Thursday, January 7, 2016

File Systems and The Windows file systems

File Systems and The Windows file systems


Time Shaver Focus on the primary file system supported by each operating system. But, just so you have some knowledge of what each is about, review the following items:

l FAT: A table used by DOS and early releases of Windows 3. x to place and locate files on a disk. It also tracks the pieces of fragmented files.

l VFAT: The 32-bit file system used in Windows for Workgroups and older releases of Windows 95. VFAT served as an interface between applications and the physical FAT. I think its most outstanding feature was that it supported long filenames.

l FAT32: The file system used in Windows 95 (OEM Service Release (OSR) 2) and Windows 98. It supports larger disk capacities (up to two terabytes), and because it uses a smaller cluster size, it produces more efficient storage utilization. Windows 2000 supports FAT32 with disk volumes of up to 32GB.
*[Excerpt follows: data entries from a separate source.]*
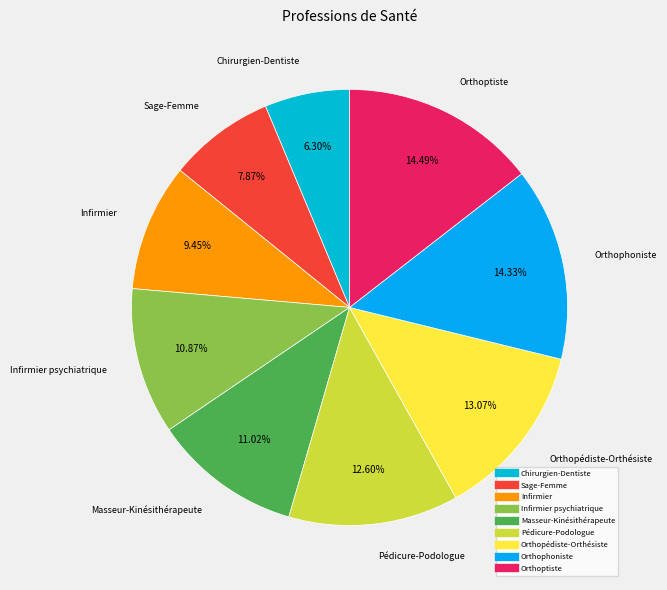

To the nearest percent, what is the difference between the largest and smallest slice percentages?

8%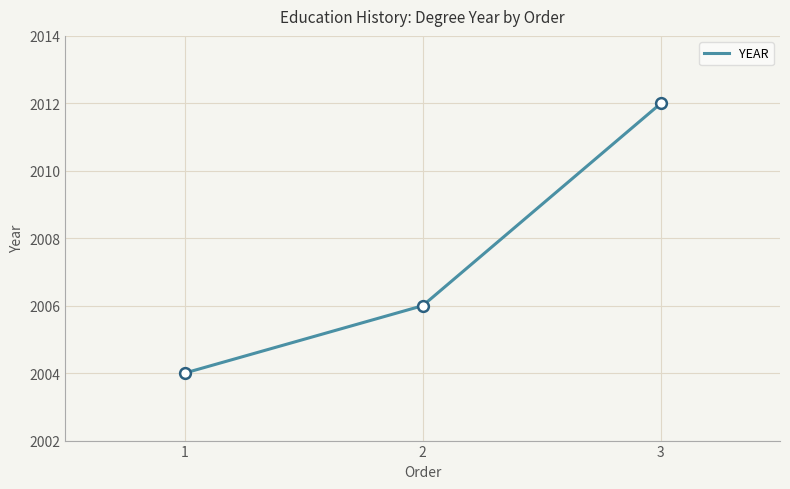

Approximately how many times larger is the value at 2 compared to 1?

1.0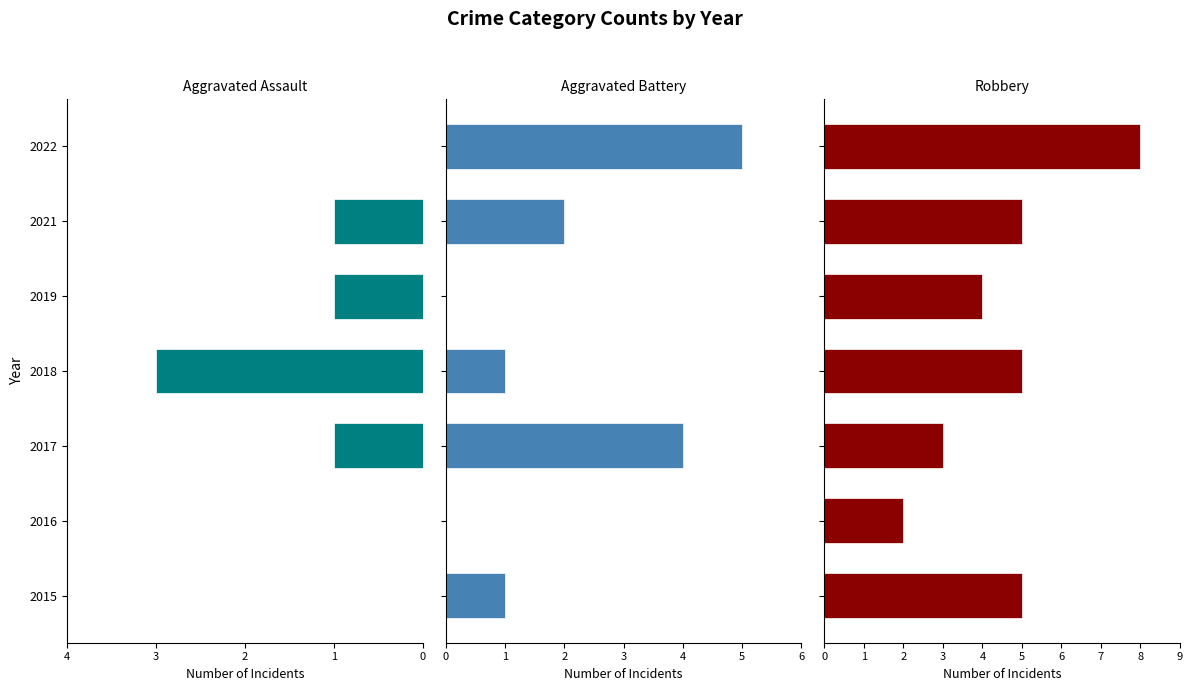

Which series has the widest spread of values?

Robbery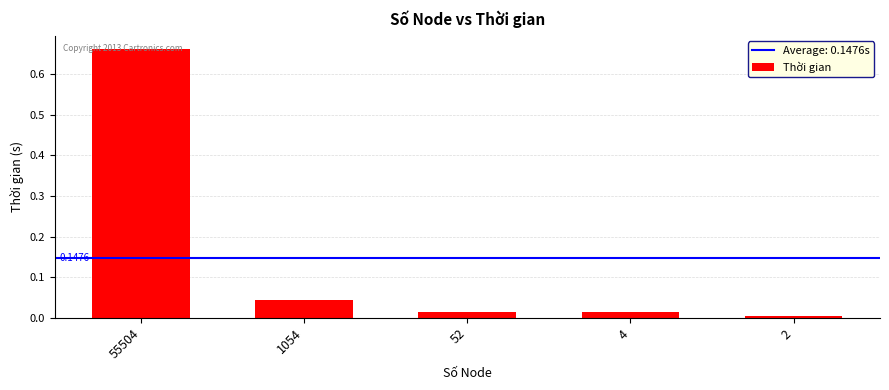

What is the difference between the maximum and second lowest values?

0.6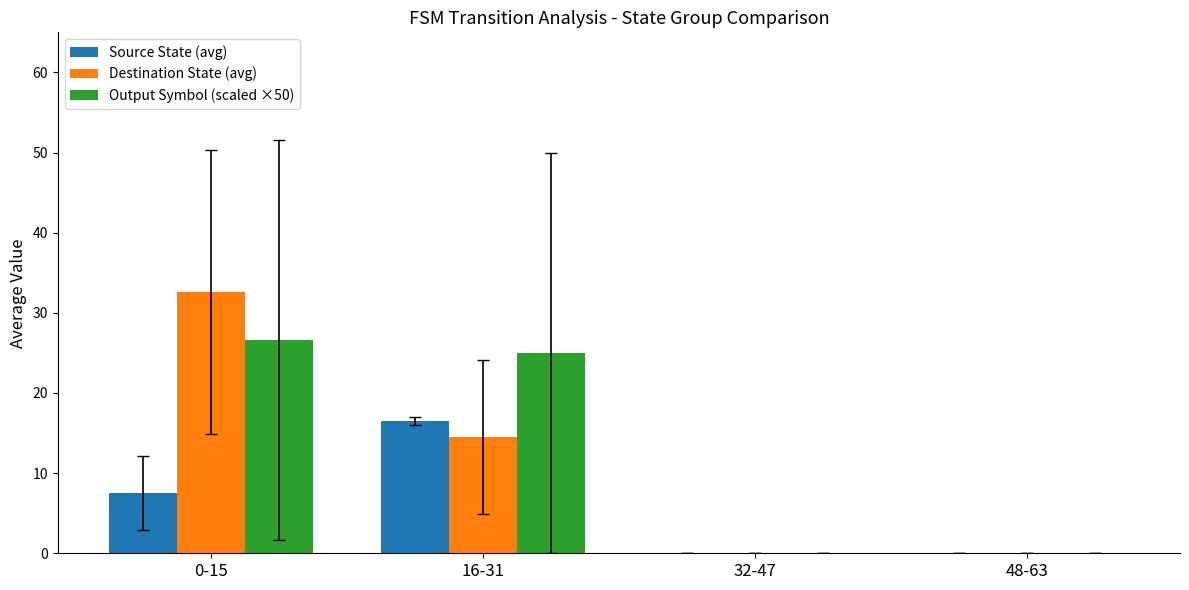

Does the chart contain stacked bars?

No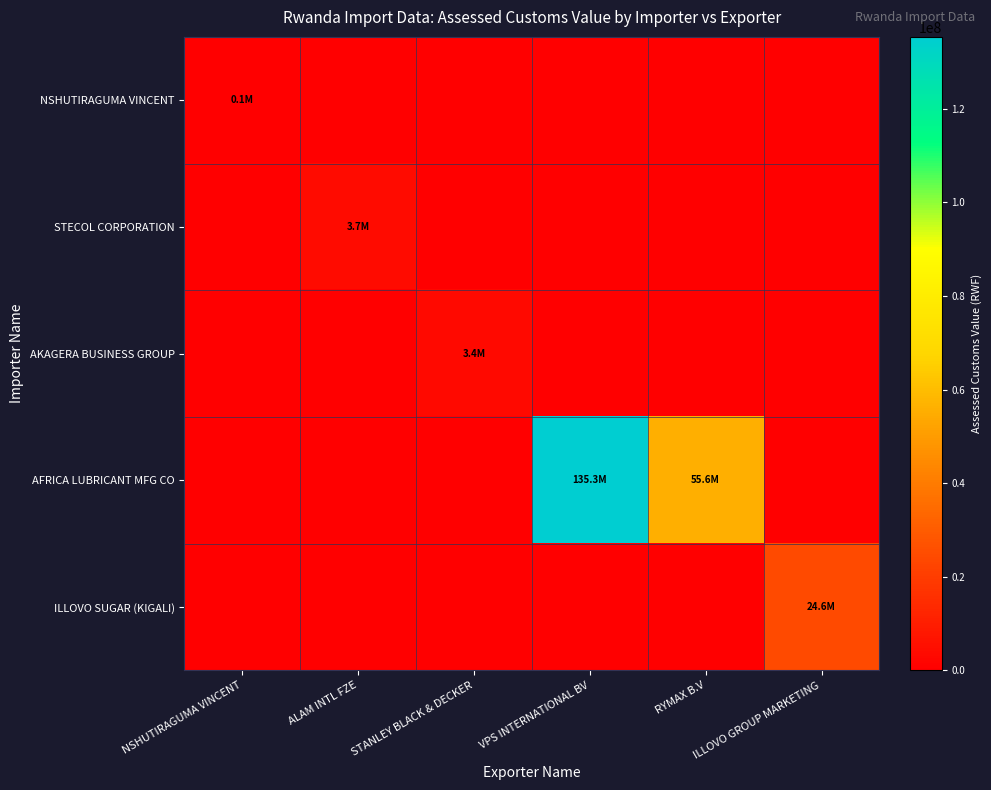

Which series changed the most between ALAM INTL FZE and ILLOVO GROUP MARKETING?

ILLOVO SUGAR (KIGALI)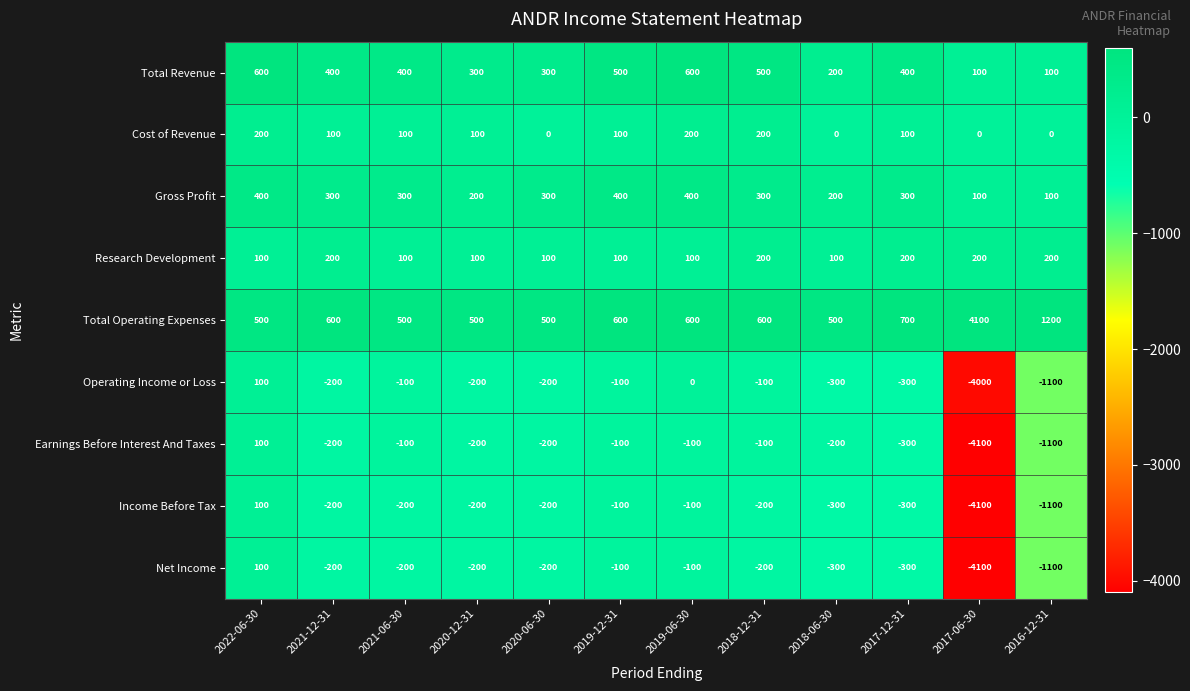

At which category is the sum across all series the highest?

2022-06-30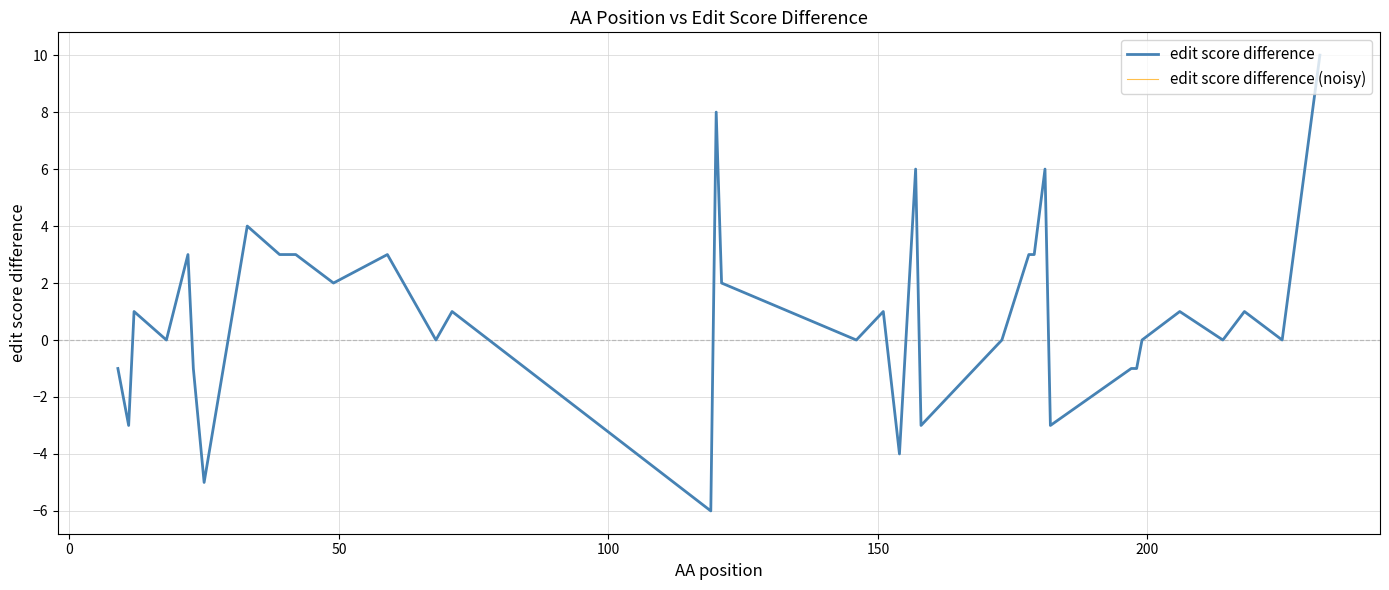

Which series has the largest total across all categories?

edit score difference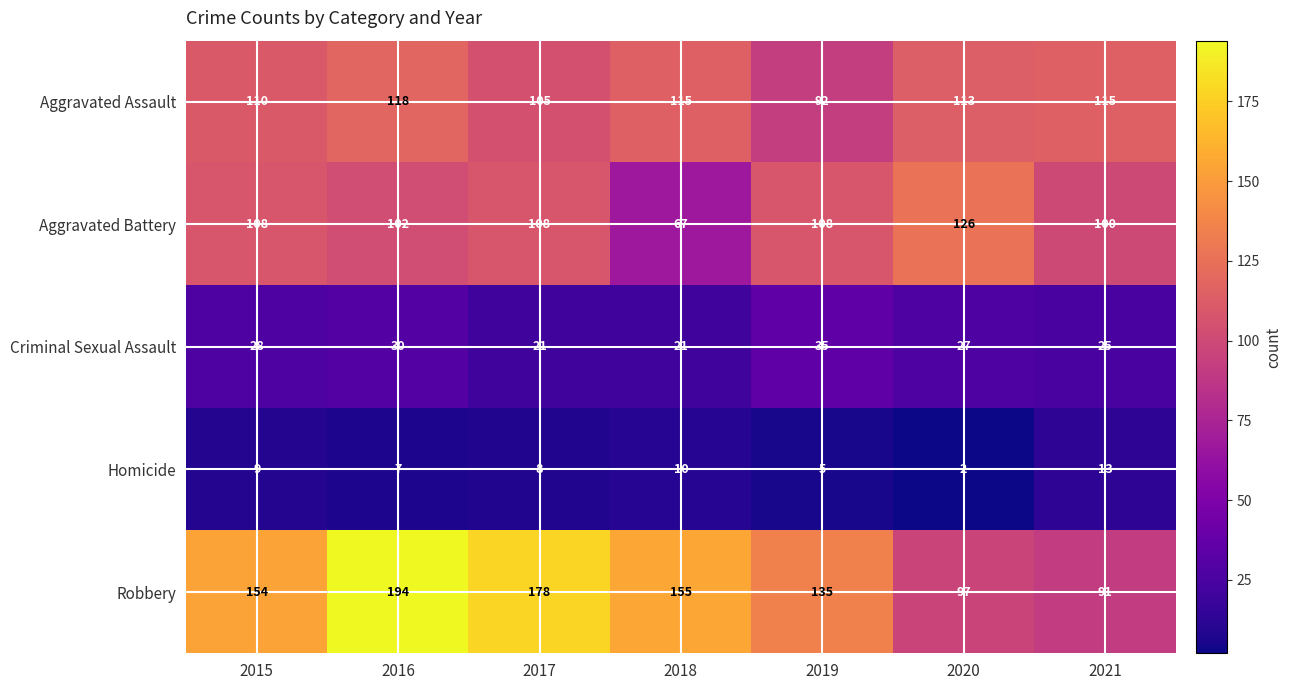

Count the Criminal Sexual Assault values in the range 21 to 30.

6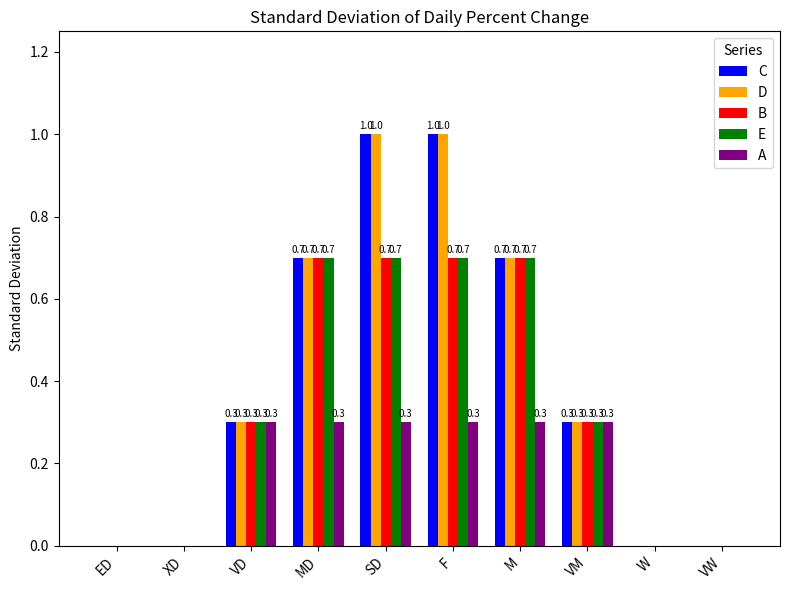

What is the maximum value for D?

1.0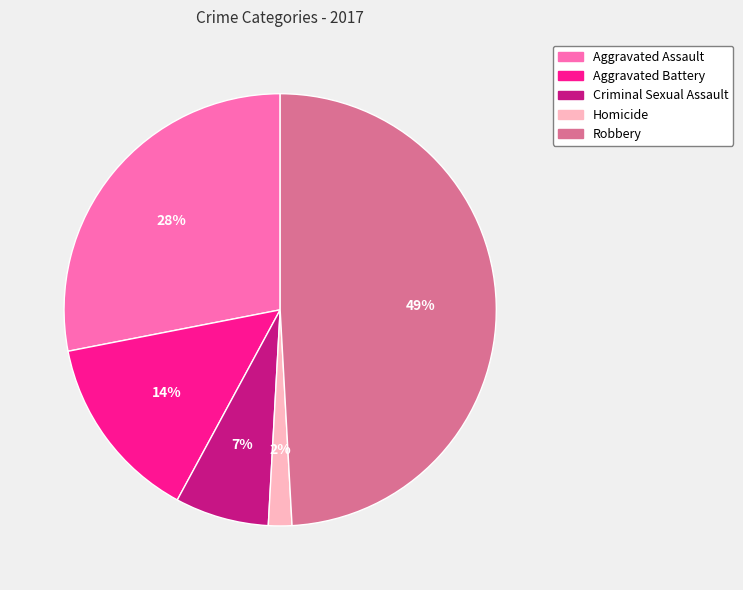

Rank the categories by value from highest to lowest.

Robbery, Aggravated Assault, Aggravated Battery, Criminal Sexual Assault, Homicide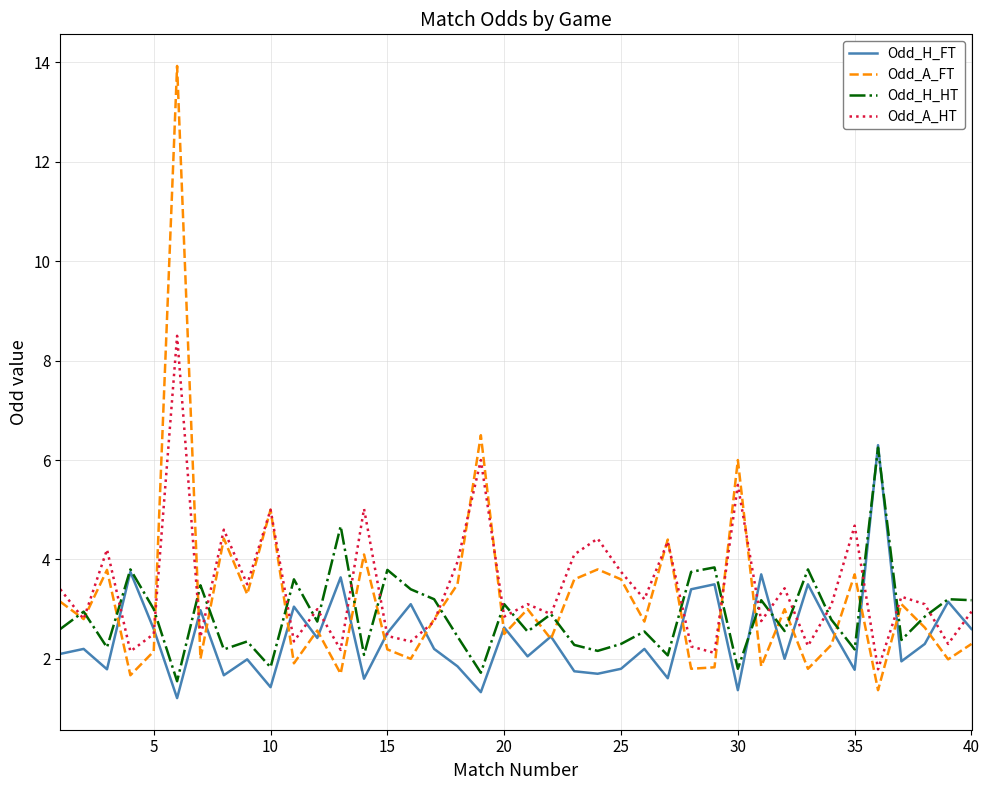

What is the maximum value shown in the chart?

13.9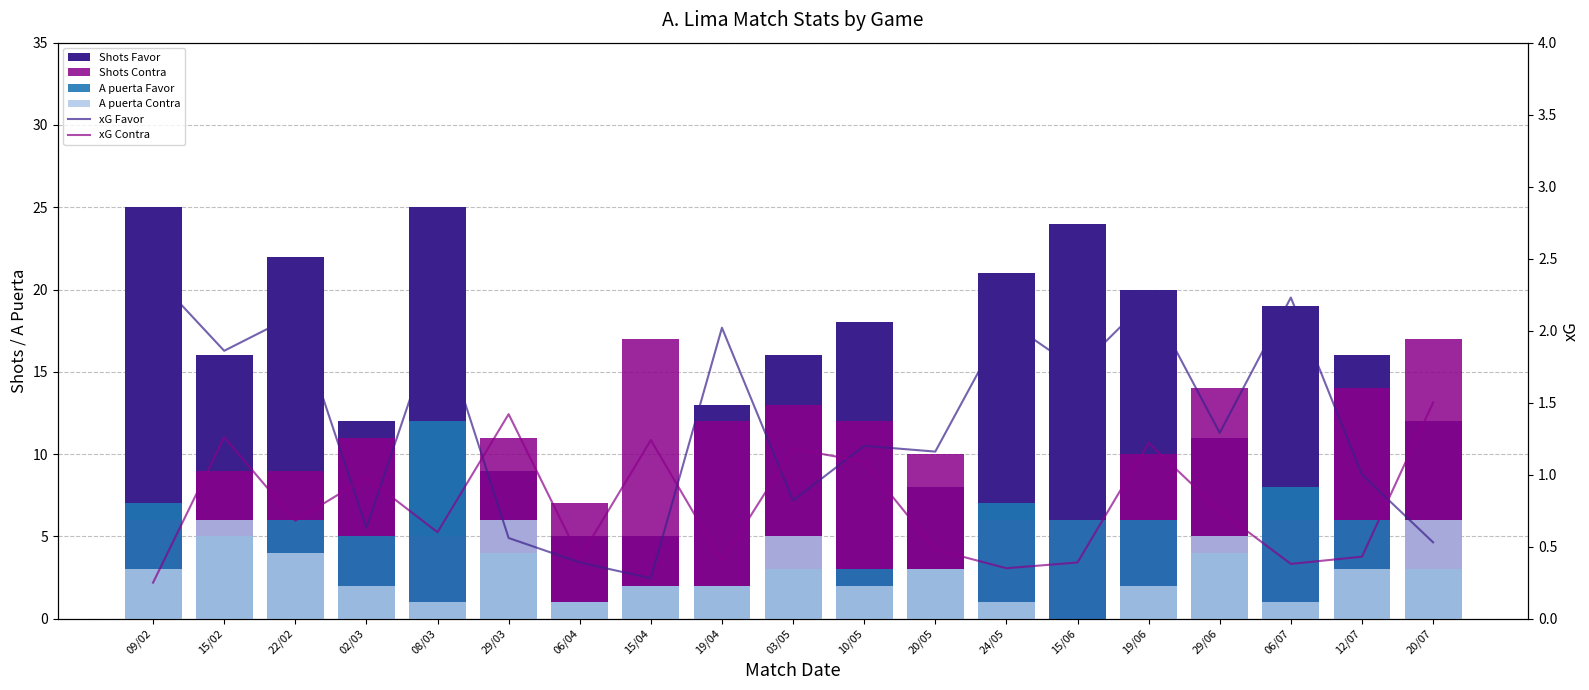

Reading left to right, what are all the values shown in this chart?

Shots Favor: 09/02=25.0	15/02=16.0	22/02=22.0	02/03=12.0	08/03=25.0	29/03=9.0	06/04=5.0	15/04=5.0	19/04=13.0	03/05=16.0	10/05=18.0	20/05=8.0	24/05=21.0	15/06=24.0	19/06=20.0	29/06=11.0	06/07=19.0	12/07=16.0	20/07=12.0
Shots Contra: 09/02=6.0	15/02=9.0	22/02=9.0	02/03=11.0	08/03=5.0	29/03=11.0	06/04=7.0	15/04=17.0	19/04=12.0	03/05=13.0	10/05=12.0	20/05=10.0	24/05=6.0	15/06=6.0	19/06=10.0	29/06=14.0	06/07=6.0	12/07=14.0	20/07=17.0
A puerta Favor: 09/02=7.0	15/02=5.0	22/02=6.0	02/03=5.0	08/03=12.0	29/03=4.0	06/04=1.0	15/04=2.0	19/04=2.0	03/05=3.0	10/05=3.0	20/05=3.0	24/05=7.0	15/06=6.0	19/06=6.0	29/06=4.0	06/07=8.0	12/07=6.0	20/07=3.0
A puerta Contra: 09/02=3.0	15/02=6.0	22/02=4.0	02/03=2.0	08/03=1.0	29/03=6.0	06/04=1.0	15/04=2.0	19/04=2.0	03/05=5.0	10/05=2.0	20/05=3.0	24/05=1.0	15/06=0.0	19/06=2.0	29/06=5.0	06/07=1.0	12/07=3.0	20/07=6.0
xG Favor: 09/02=2.4	15/02=1.9	22/02=2.1	02/03=0.6	08/03=2.1	29/03=0.6	06/04=0.4	15/04=0.3	19/04=2.0	03/05=0.8	10/05=1.2	20/05=1.2	24/05=2.1	15/06=1.7	19/06=2.2	29/06=1.3	06/07=2.2	12/07=1.0	20/07=0.5
xG Contra: 09/02=0.2	15/02=1.3	22/02=0.7	02/03=1.0	08/03=0.6	29/03=1.4	06/04=0.4	15/04=1.2	19/04=0.4	03/05=1.2	10/05=1.1	20/05=0.5	24/05=0.3	15/06=0.4	19/06=1.2	29/06=0.8	06/07=0.4	12/07=0.4	20/07=1.5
l HPFS: The file system supported by IBM's OS/2 operating system. It supports disk drives as large as 2TB and individual files as large as 2GB and 256-byte filenames. HPFS coexists on a system with an existing FAT file system.

l NTFS: Introduced with the Windows NT operating system and supported under Windows 2000 as NTFS 5.0, which is not completely backward compatible. Windows NT and 2000 also support FAT32 and the legacy FAT file systems as well. NTFS features transaction logs to help recover from disk failures, has the capability to set permissions at the directory or individual file level, and enables files to span several physical disks.


l CDFS and UDF: Windows 98 and 2000 also support two CD-ROM and optical disk file systems, the CDFS (CD File System), and the UDF (Universal Disk Format). UDF is slowly replacing CDFS as the standard optical disk file system.